(Records from a collection)
-------

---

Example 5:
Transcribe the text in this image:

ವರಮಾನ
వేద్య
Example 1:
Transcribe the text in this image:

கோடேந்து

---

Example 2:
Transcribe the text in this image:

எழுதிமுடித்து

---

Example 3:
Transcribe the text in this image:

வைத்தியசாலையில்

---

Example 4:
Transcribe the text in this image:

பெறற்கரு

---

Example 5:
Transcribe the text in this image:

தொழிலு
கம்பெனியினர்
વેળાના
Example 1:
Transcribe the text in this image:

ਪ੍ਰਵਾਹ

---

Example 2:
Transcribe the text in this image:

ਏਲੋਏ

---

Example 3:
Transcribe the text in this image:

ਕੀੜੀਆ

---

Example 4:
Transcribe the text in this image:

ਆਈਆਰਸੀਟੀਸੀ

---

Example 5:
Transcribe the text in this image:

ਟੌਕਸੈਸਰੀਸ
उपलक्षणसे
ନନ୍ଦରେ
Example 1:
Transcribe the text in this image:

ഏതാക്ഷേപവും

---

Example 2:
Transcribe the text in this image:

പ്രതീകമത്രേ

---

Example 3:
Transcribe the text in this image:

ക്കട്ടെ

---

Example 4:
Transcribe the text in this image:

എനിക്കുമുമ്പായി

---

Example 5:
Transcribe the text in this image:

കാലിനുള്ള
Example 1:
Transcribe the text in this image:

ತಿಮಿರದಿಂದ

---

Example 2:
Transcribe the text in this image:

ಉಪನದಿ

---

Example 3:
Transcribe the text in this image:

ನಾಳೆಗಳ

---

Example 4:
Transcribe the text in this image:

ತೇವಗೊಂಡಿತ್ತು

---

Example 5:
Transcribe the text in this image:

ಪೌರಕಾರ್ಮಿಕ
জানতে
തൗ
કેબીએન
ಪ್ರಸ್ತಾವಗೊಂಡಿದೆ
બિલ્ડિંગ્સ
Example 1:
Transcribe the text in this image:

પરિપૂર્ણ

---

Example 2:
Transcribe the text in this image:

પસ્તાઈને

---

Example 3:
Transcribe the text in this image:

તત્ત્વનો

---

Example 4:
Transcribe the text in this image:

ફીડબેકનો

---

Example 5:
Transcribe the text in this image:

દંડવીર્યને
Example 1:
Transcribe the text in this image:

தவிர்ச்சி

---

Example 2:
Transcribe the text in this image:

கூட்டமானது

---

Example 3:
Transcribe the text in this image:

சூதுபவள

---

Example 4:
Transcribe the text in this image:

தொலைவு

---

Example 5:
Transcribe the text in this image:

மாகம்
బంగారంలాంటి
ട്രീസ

-------

> _EXERCISE_: Transcribe all of the data above, character for character.

> _TASK ANSWER_:
---

Example 5:
Transcribe the text in this image:

ವರಮಾನ
వేద్య
Example 1:
Transcribe the text in this image:

கோடேந்து

---

Example 2:
Transcribe the text in this image:

எழுதிமுடித்து

---

Example 3:
Transcribe the text in this image:

வைத்தியசாலையில்

---

Example 4:
Transcribe the text in this image:

பெறற்கரு

---

Example 5:
Transcribe the text in this image:

தொழிலு
கம்பெனியினர்
વેળાના
Example 1:
Transcribe the text in this image:

ਪ੍ਰਵਾਹ

---

Example 2:
Transcribe the text in this image:

ਏਲੋਏ

---

Example 3:
Transcribe the text in this image:

ਕੀੜੀਆ

---

Example 4:
Transcribe the text in this image:

ਆਈਆਰਸੀਟੀਸੀ

---

Example 5:
Transcribe the text in this image:

ਟੌਕਸੈਸਰੀਸ
उपलक्षणसे
ନନ୍ଦରେ
Example 1:
Transcribe the text in this image:

ഏതാക്ഷേപവും

---

Example 2:
Transcribe the text in this image:

പ്രതീകമത്രേ

---

Example 3:
Transcribe the text in this image:

ക്കട്ടെ

---

Example 4:
Transcribe the text in this image:

എനിക്കുമുമ്പായി

---

Example 5:
Transcribe the text in this image:

കാലിനുള്ള
Example 1:
Transcribe the text in this image:

ತಿಮಿರದಿಂದ

---

Example 2:
Transcribe the text in this image:

ಉಪನದಿ

---

Example 3:
Transcribe the text in this image:

ನಾಳೆಗಳ

---

Example 4:
Transcribe the text in this image:

ತೇವಗೊಂಡಿತ್ತು

---

Example 5:
Transcribe the text in this image:

ಪೌರಕಾರ್ಮಿಕ
জানতে
തൗ
કેબીએન
ಪ್ರಸ್ತಾವಗೊಂಡಿದೆ
બિલ્ડિંગ્સ
Example 1:
Transcribe the text in this image:

પરિપૂર્ણ

---

Example 2:
Transcribe the text in this image:

પસ્તાઈને

---

Example 3:
Transcribe the text in this image:

તત્ત્વનો

---

Example 4:
Transcribe the text in this image:

ફીડબેકનો

---

Example 5:
Transcribe the text in this image:

દંડવીર્યને
Example 1:
Transcribe the text in this image:

தவிர்ச்சி

---

Example 2:
Transcribe the text in this image:

கூட்டமானது

---

Example 3:
Transcribe the text in this image:

சூதுபவள

---

Example 4:
Transcribe the text in this image:

தொலைவு

---

Example 5:
Transcribe the text in this image:

மாகம்
బంగారంలాంటి
ട്രീസ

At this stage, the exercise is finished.